Not a GC language. Values are stack-allocated where possible; the embedded build is alloc-free for Int / Bool, opt-in for Float / String. No tracing GC.

Three backends, one language

Resilient ships three execution backends sharing one front-end (lexer + parser + typechecker + verifier):

Tree-walking interpreter (default). Slow, easy to debug, easy to add new features to. The reference implementation — when in doubt about semantics, the interpreter is canonical.
Bytecode VM (--vm). Stack-based dispatch, ~12× faster than the interpreter on fib(25). Same source, same semantics, just compiled to a simple op sequence.
Cranelift JIT (--features jit --jit). Real native code via Cranelift. ~12× faster than the VM, within ~1.4× of native Rust on the same workload.

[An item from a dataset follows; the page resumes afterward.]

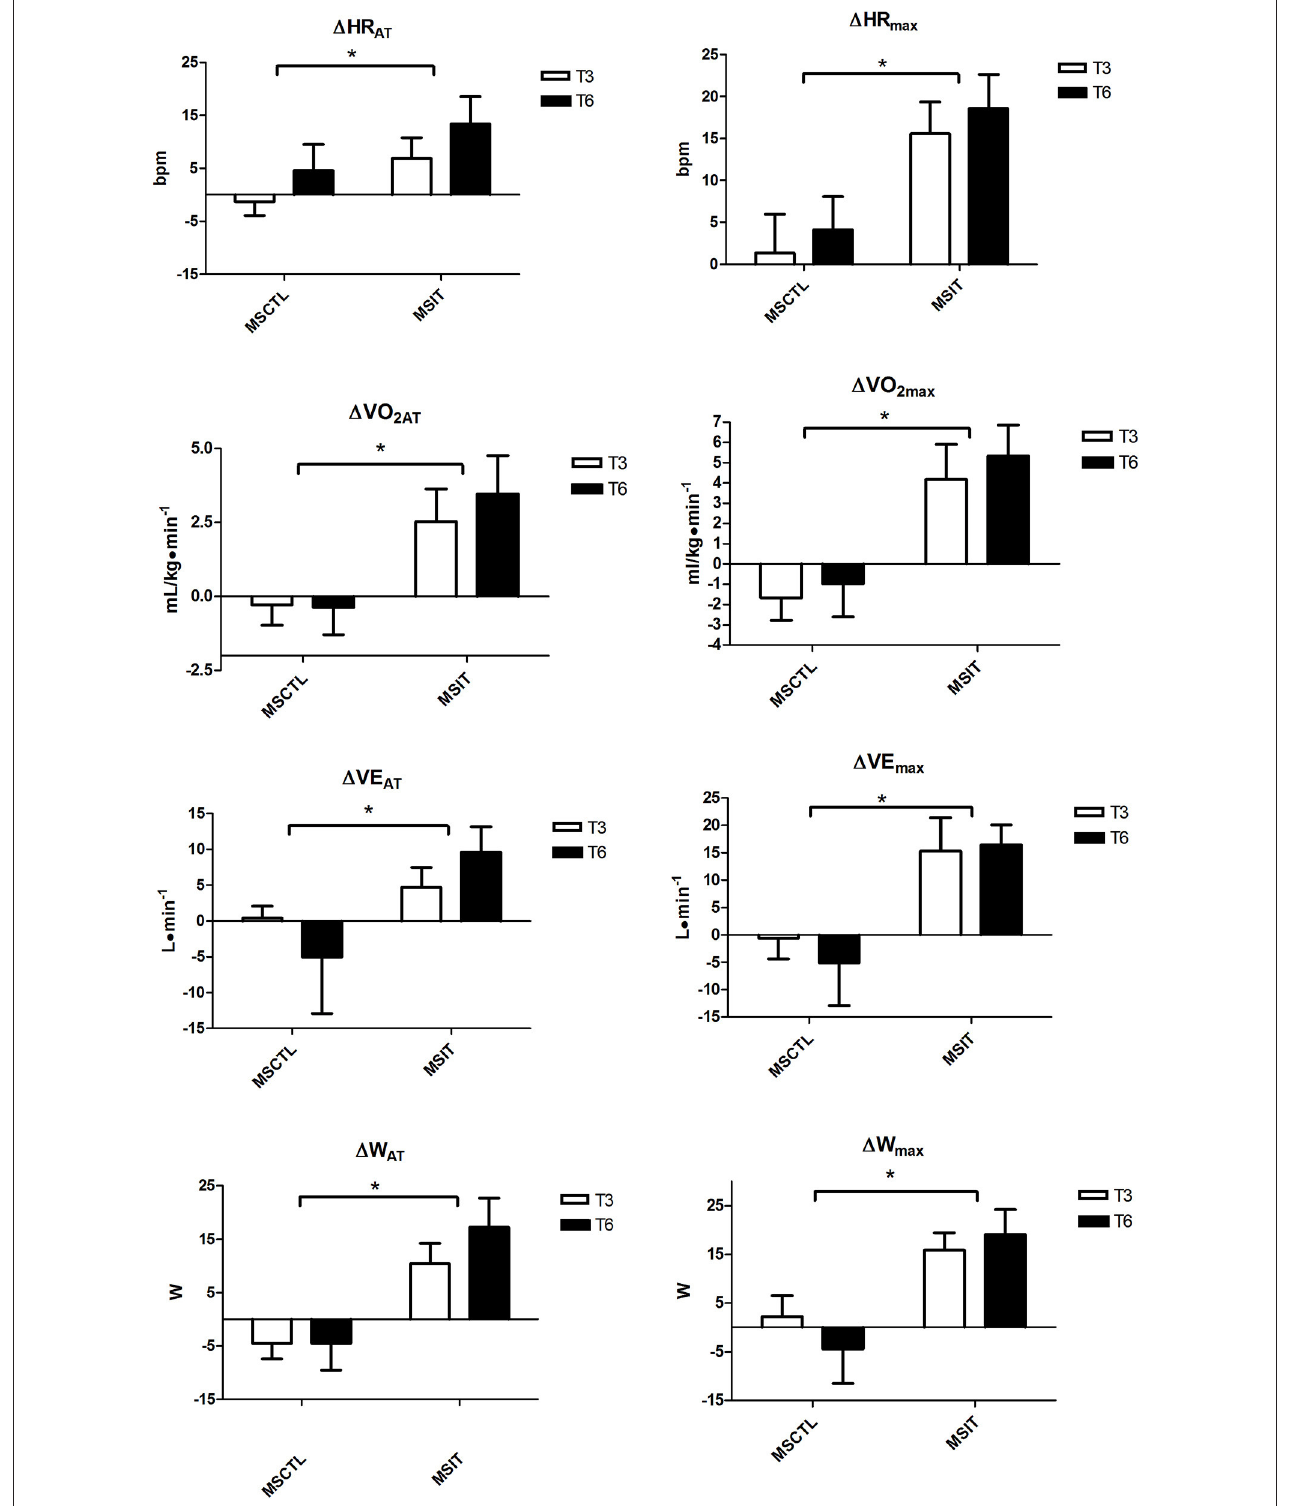
FIGURE 1 | Variation with respect to T0 in CPT parameters collected at T3 and T6. Brackets denote a significant group effect, * p < 0.05 between groups. Values are mean ± SD .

Why three and not just one? Because the right backend depends on the workload:

A 50-line one-shot script: interpreter.
A medium-loop server: VM (no compile-time tax).
A long-running embedded loop or recursive numeric kernel: JIT (compile cost amortizes).

The user picks at the command line. The compiler doesn’t guess.

Versioning and stability

Resilient is in active development, tracked publicly in GitHub Issues. Each commit closes one numbered ticket (RES-NNN: <imperative summary>); each ticket has concrete, verifiable acceptance criteria. The roadmap (ROADMAP.md) lists 20+ numbered goalposts (G1–G20+); the changelog at the bottom is the source of truth for what shipped when.

We don’t yet have a stable version number. Until we do, treat the language as research-quality: small enough to fit in your head, but evolving fast enough that a syntax tweak between commits is normal.

What we got wrong

Honest self-criticism (more useful than marketing):

Reassignment isn’t yet in the JIT. Phase G shipped immutable let. Reassignment + while loops are the next small JIT phase (RES-107). Until then, the JIT can’t take loop-heavy workloads — use the VM.
The error type carries &'static str. Diagnostics for things like “call to unknown function: NAME” can’t include the actual name. A future ticket will widen JitError to carry owned strings.
No struct system yet. Node::StructDecl exists in the AST and the interpreter handles it; the bytecode VM and JIT don’t. Plays in goalpost G11+.
Closures are recognized but limited. FunctionLiteral is parsed; the interpreter handles closures with shared mutation (RES-056); the JIT lowers only top-level fns (Phase H).
The “live block” snapshot semantics are document-by-example. We need a precise specification of what state is rolled back. Today: just the local variable env. Tomorrow: needs to extend cleanly to embedded I/O effects (probably via an effect-handler-like mechanism, but no PRD ticket yet).

Inspirations

In rough order of influence:

Erlang — supervisor trees, “let it crash,” the philosophy that fault-tolerance is a runtime concern.
Ada / SPARK — contracts as first-class language features, formal-methods-lite for engineers.
Rust — fearless refactoring via a real type system, but without the lifetime calculus that makes Rust hard for application code.
Lua — small enough that the entire language fits in your head; embeddable.
Cranelift — choosing a small, well-engineered JIT framework over rolling our own.